**STATED PROBLEM:** In the water sports safety text below, reproduce word for word everything from "You may have" down to "safety in mind.".

**EXTRACT TO READ:**
════════════════

You may have decided to take a long weekend getaway to Hilton Head or Myrtle Beach. You and your spouse are going to rent jet skis, but you are also going to try parasailing for the first time, although you are a bit uneasy about it. Keep in mind that in addition to swimming, every kind of water activity, including deep sea fishing or simply cruising around in a power boat, comes with risk, but risk is part of life; it figures into all kinds of enjoyable activities. You have to approach water sports with a healthy dose of respect, always keeping safety in mind.

Jet ski safety

In South Carolina, you are required to wear a U.S. Coast Guard-approved life vest when onboard a personal watercraft, such as a jet ski. You cannot operate your jet ski between sunset and sunrise. In addition, you are prohibited from crossing the wake of another vessel within 200 feet of that vessel, and you cannot leave the water completely as you cross.

Parasailing safety

A reputable parasailing company will give you a detailed safety briefing. This should include information as to what you can expect of the activity, a rundown about the equipment and the risks. You should be taught the use of hand signals in case you want to end the flight before it is scheduled to be over. Most important, you should be instructed on the proper position for your landing, especially in choppy seas or high winds, so as to prevent bodily injury. You should also be provided with survival techniques and rescue instructions in case of equipment failure.

════════════════

Stored data
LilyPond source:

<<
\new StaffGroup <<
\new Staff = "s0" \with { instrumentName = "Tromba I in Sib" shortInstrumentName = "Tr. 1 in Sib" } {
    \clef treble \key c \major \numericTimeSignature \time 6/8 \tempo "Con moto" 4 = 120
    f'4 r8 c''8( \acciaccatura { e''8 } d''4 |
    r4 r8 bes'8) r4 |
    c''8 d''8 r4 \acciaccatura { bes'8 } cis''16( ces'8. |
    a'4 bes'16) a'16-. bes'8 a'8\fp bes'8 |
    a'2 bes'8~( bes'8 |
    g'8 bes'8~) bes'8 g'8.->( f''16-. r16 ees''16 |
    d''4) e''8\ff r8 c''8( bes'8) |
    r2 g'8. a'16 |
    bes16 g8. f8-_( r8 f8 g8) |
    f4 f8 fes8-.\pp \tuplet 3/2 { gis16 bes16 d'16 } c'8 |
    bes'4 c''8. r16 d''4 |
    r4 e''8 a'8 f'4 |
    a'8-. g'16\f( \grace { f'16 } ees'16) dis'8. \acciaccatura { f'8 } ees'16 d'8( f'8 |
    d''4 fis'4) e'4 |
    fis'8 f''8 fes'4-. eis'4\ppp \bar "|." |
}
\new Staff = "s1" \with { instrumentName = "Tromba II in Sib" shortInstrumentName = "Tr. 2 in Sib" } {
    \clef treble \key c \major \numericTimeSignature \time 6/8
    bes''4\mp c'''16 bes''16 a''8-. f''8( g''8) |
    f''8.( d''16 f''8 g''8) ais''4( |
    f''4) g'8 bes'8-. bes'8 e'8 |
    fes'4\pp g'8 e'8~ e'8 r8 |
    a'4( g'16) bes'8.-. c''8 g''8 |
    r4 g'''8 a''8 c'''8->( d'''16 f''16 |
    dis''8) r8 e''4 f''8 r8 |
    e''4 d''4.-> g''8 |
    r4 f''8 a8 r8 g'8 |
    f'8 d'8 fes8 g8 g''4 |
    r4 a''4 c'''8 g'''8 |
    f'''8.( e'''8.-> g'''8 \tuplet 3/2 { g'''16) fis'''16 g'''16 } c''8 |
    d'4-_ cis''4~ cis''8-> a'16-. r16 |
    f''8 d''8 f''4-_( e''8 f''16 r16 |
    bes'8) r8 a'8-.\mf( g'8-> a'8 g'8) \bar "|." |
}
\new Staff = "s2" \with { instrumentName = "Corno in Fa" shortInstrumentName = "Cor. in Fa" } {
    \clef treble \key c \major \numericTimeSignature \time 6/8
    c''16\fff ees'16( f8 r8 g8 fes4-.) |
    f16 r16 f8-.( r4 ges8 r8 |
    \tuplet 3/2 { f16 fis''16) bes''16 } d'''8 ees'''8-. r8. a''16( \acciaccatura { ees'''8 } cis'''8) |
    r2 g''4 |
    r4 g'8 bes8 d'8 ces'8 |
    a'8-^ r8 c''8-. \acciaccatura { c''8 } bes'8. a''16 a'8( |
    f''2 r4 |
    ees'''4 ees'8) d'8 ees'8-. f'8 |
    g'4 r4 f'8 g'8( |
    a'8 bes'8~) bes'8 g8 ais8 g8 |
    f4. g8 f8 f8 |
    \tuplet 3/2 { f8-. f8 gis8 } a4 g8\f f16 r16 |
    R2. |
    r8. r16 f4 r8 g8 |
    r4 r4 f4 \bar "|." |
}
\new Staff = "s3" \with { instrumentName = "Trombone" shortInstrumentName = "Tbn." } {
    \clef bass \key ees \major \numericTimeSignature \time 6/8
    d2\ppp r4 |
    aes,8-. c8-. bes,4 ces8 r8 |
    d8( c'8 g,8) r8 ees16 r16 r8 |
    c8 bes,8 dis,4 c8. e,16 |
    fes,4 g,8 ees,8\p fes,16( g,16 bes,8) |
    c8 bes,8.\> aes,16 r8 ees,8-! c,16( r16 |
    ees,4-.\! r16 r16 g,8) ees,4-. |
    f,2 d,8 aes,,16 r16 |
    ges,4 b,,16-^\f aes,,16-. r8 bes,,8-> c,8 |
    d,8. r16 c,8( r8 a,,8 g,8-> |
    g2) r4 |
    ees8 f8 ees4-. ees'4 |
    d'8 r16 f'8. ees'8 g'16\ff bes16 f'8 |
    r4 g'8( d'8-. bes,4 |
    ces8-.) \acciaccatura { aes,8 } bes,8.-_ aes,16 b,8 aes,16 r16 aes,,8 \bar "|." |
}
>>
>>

════════════════

**FULL OUTPUT:**
You may have decided to take a long weekend getaway to Hilton Head or Myrtle Beach. You and your spouse are going to rent jet skis, but you are also going to try parasailing for the first time, although you are a bit uneasy about it. Keep in mind that in addition to swimming, every kind of water activity, including deep sea fishing or simply cruising around in a power boat, comes with risk, but risk is part of life; it figures into all kinds of enjoyable activities. You have to approach water sports with a healthy dose of respect, always keeping safety in mind.